One local told the judges, 'I love the stripped-backness of it and I love the idea of reusing so many of the materials of the old theatre. They’ve recycled the boards trodden by Gielgud, Oliver and Richardson in the foyers, you can almost see the blood, the sweat and the tears that went into those old productions.'

The Velodrome
Olympic Park, London

Architect: Hopkins Architects Partnership • Client: The Olympic Delivery Authority • Contractor: ISG • Services Engineer: BDSP • Contract Value: Confidential • Date of completion: January 2011 • Gross internal area: 21,700 sq m

Quietly located to the north of the rapidly emerging Olympic masterplan, the Velodrome exudes an aura of elegance and simplicity. The very form of the building signals the track itself, a continuous, sinuous form that seems to pre-empt and explain the movement of the event itself.

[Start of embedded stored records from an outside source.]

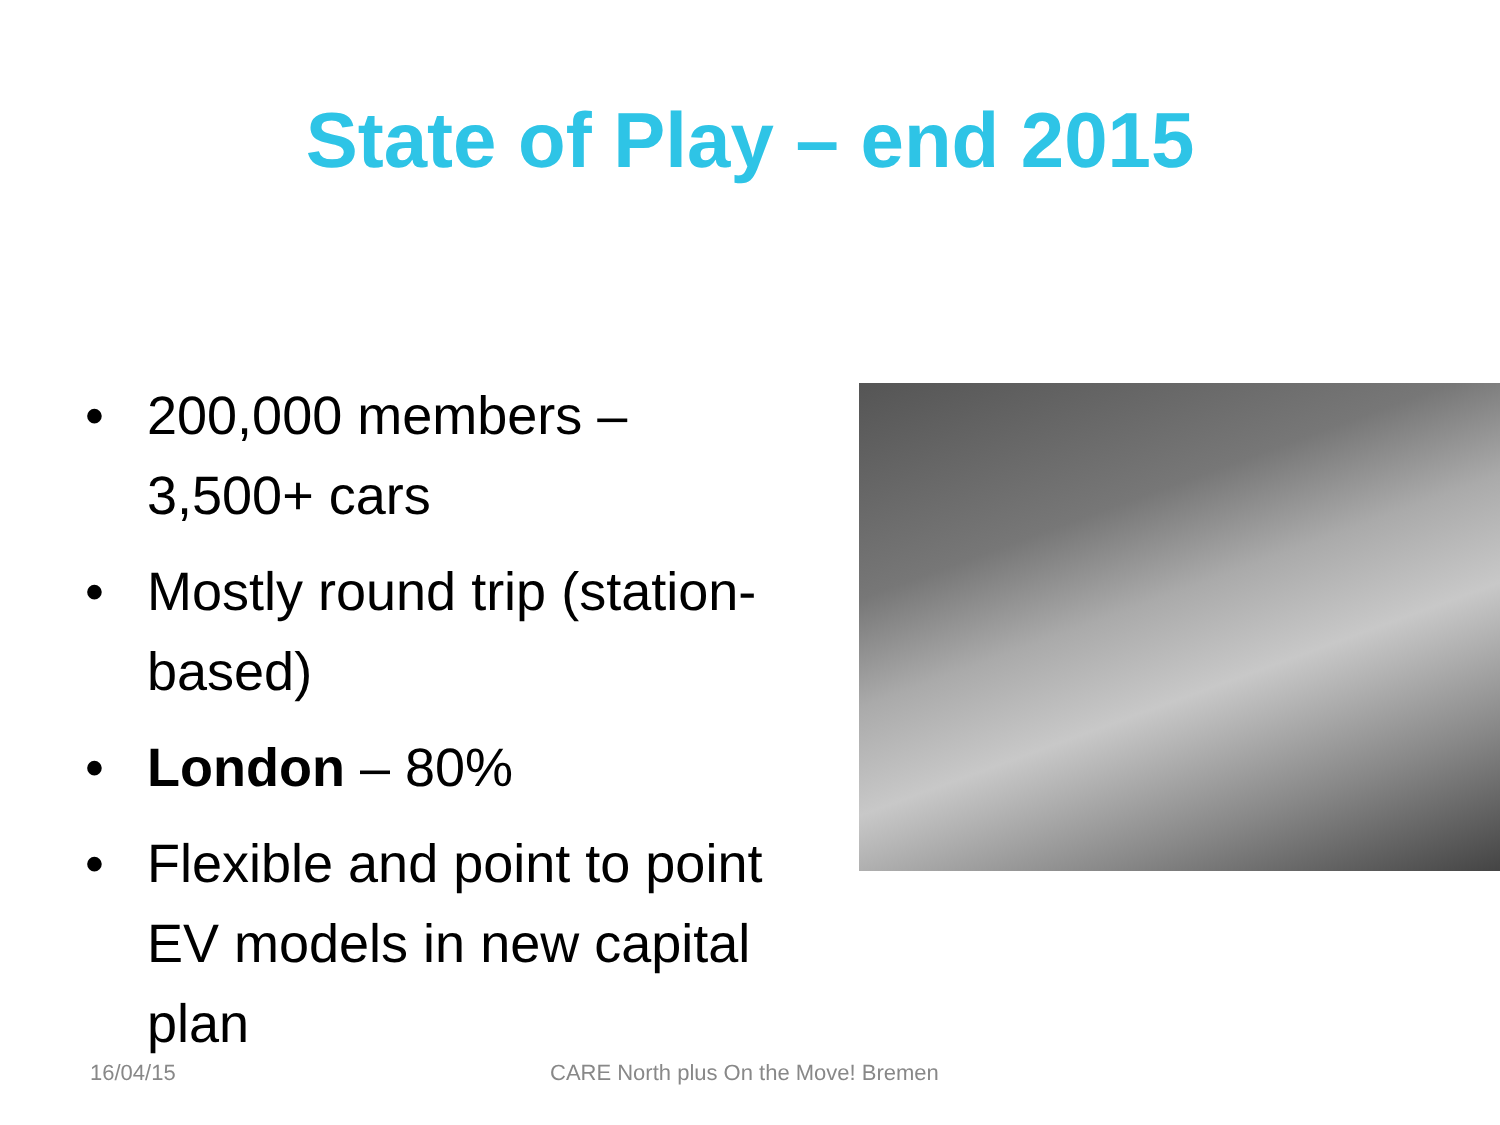State of Play – end 2015
• 200,000 members – 3,500+ cars
• Mostly round trip (station-based)
• London – 80%
• Flexible and point to point EV models in new capital plan
16/04/15 CARE North plus On the Move! Bremen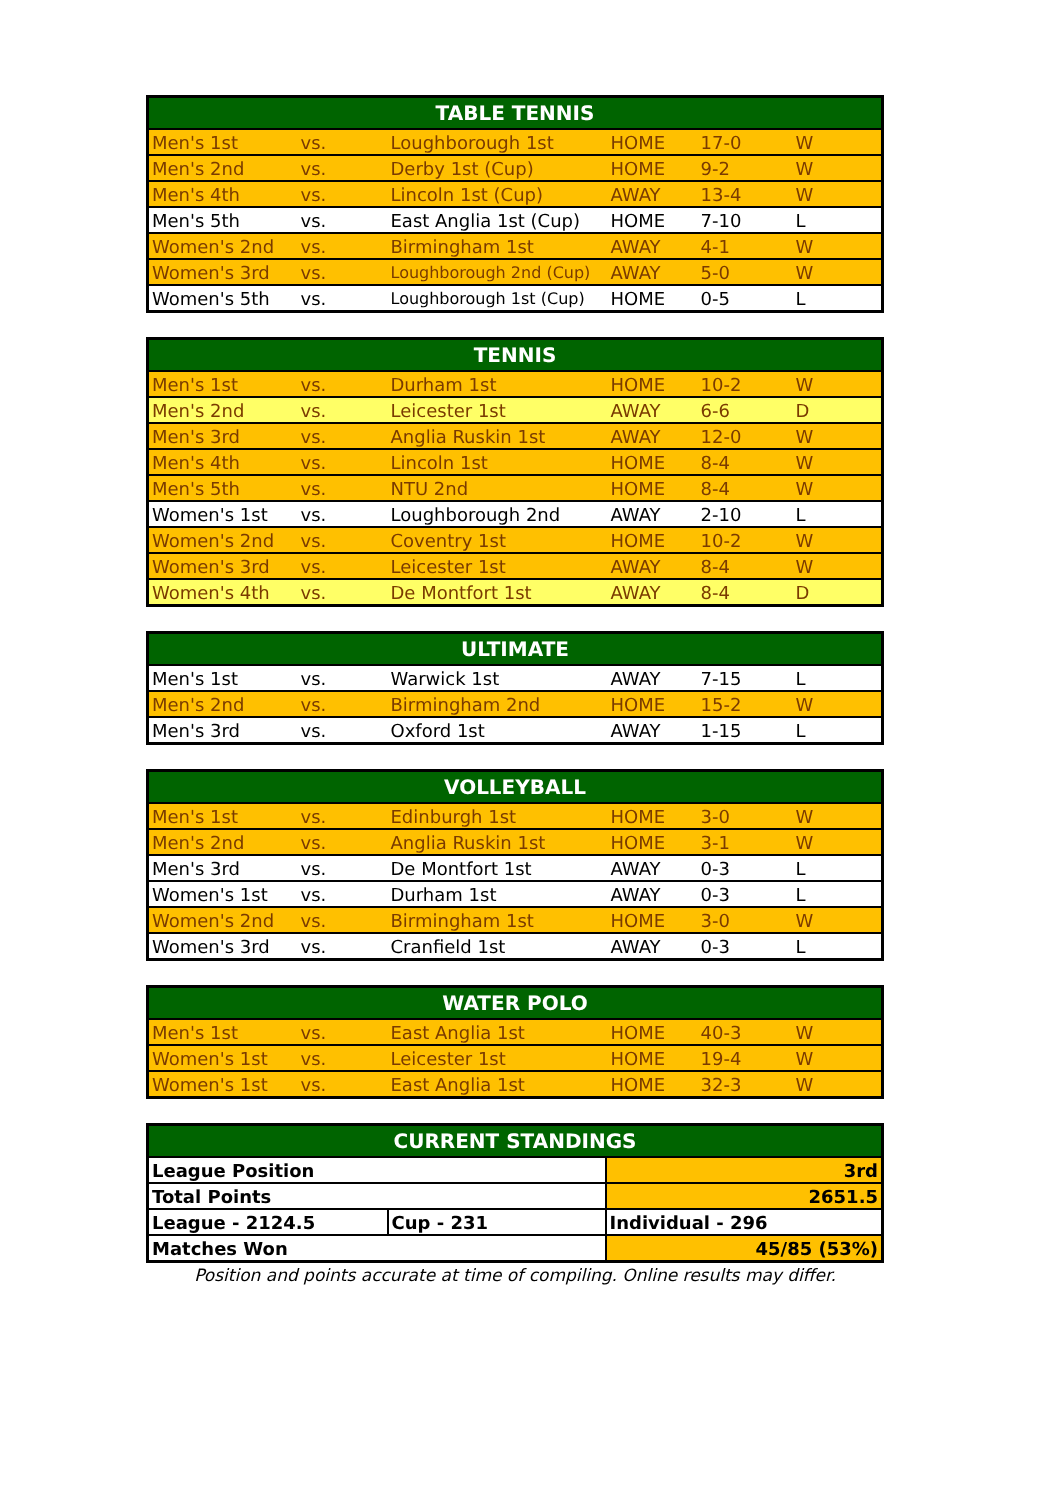| TABLE TENNIS | | | | | |
| --- | --- | --- | --- | --- | --- |
| Men's 1st | vs. | Loughborough 1st | HOME | 17-0 | W |
| Men's 2nd | vs. | Derby 1st (Cup) | HOME | 9-2 | W |
| Men's 4th | vs. | Lincoln 1st (Cup) | AWAY | 13-4 | W |
| Men's 5th | vs. | East Anglia 1st (Cup) | HOME | 7-10 | L |
| Women's 2nd | vs. | Birmingham 1st | AWAY | 4-1 | W |
| Women's 3rd | vs. | Loughborough 2nd (Cup) | AWAY | 5-0 | W |
| Women's 5th | vs. | Loughborough 1st (Cup) | HOME | 0-5 | L |
| TENNIS | | | | | |
| --- | --- | --- | --- | --- | --- |
| Men's 1st | vs. | Durham 1st | HOME | 10-2 | W |
| Men's 2nd | vs. | Leicester 1st | AWAY | 6-6 | D |
| Men's 3rd | vs. | Anglia Ruskin 1st | AWAY | 12-0 | W |
| Men's 4th | vs. | Lincoln 1st | HOME | 8-4 | W |
| Men's 5th | vs. | NTU 2nd | HOME | 8-4 | W |
| Women's 1st | vs. | Loughborough 2nd | AWAY | 2-10 | L |
| Women's 2nd | vs. | Coventry 1st | HOME | 10-2 | W |
| Women's 3rd | vs. | Leicester 1st | AWAY | 8-4 | W |
| Women's 4th | vs. | De Montfort 1st | AWAY | 8-4 | D |
| ULTIMATE | | | | | |
| --- | --- | --- | --- | --- | --- |
| Men's 1st | vs. | Warwick 1st | AWAY | 7-15 | L |
| Men's 2nd | vs. | Birmingham 2nd | HOME | 15-2 | W |
| Men's 3rd | vs. | Oxford 1st | AWAY | 1-15 | L |
| VOLLEYBALL | | | | | |
| --- | --- | --- | --- | --- | --- |
| Men's 1st | vs. | Edinburgh 1st | HOME | 3-0 | W |
| Men's 2nd | vs. | Anglia Ruskin 1st | HOME | 3-1 | W |
| Men's 3rd | vs. | De Montfort 1st | AWAY | 0-3 | L |
| Women's 1st | vs. | Durham 1st | AWAY | 0-3 | L |
| Women's 2nd | vs. | Birmingham 1st | HOME | 3-0 | W |
| Women's 3rd | vs. | Cranfield 1st | AWAY | 0-3 | L |
| WATER POLO | | | | | |
| --- | --- | --- | --- | --- | --- |
| Men's 1st | vs. | East Anglia 1st | HOME | 40-3 | W |
| Women's 1st | vs. | Leicester 1st | HOME | 19-4 | W |
| Women's 1st | vs. | East Anglia 1st | HOME | 32-3 | W |
| CURRENT STANDINGS | | |
| --- | --- | --- |
| League Position | | 3rd |
| Total Points | | 2651.5 |
| League - 2124.5 | Cup - 231 | Individual - 296 |
| Matches Won | | 45/85 (53%) |
Position and points accurate at time of compiling. Online results may differ.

The building is made of three elements, the roof, the concourse and the plinth. The glazed concourse separates the curve of the larch-clad roof soffit and the concrete and landscaping of the plinth. The plinth contains all the service spaces and the normal legacy entrance. In games mode the lower ground areas will also house concession and hospitality facilities. The stairs and movement from the plinth to the concourse and the arena is modest and low key, the drama of the upper space is firmly guarded. In legacy mode the concourse will support cafe facilities that will relate to the south, the landscape and the various other cycling trails that form an important part of the landscape approach.

Internally the material palette is extremely well controlled, fine in-situ concrete abounds. The material and visual emphasis is on the beauty and colour of the timber track, a surface that is constantly and lovingly vacuumed and cleaned.

The cable net roof seems to hang in space detached from the ground by the glazed concourse. While the roof is a significant engineering achievement – it is turned through 90 degrees from the track from which it takes its shape, sits low over the bowl, adding drama and focus to the event itself. The arena is an extremely intimate space, given the seating capacity of 6000. No seat is very far away from the track, indeed in places spectators are literally within touching distance of their heroes.

The building is a consummate exercise in a simple idea, beautifully and efficiently carried out. It is a both an enormous credit to the client and the design team that the effect is one of effortlessness and grace. The plan is an exercise in clarity of purpose and rigorous resolution while the form is quite simply, memorable.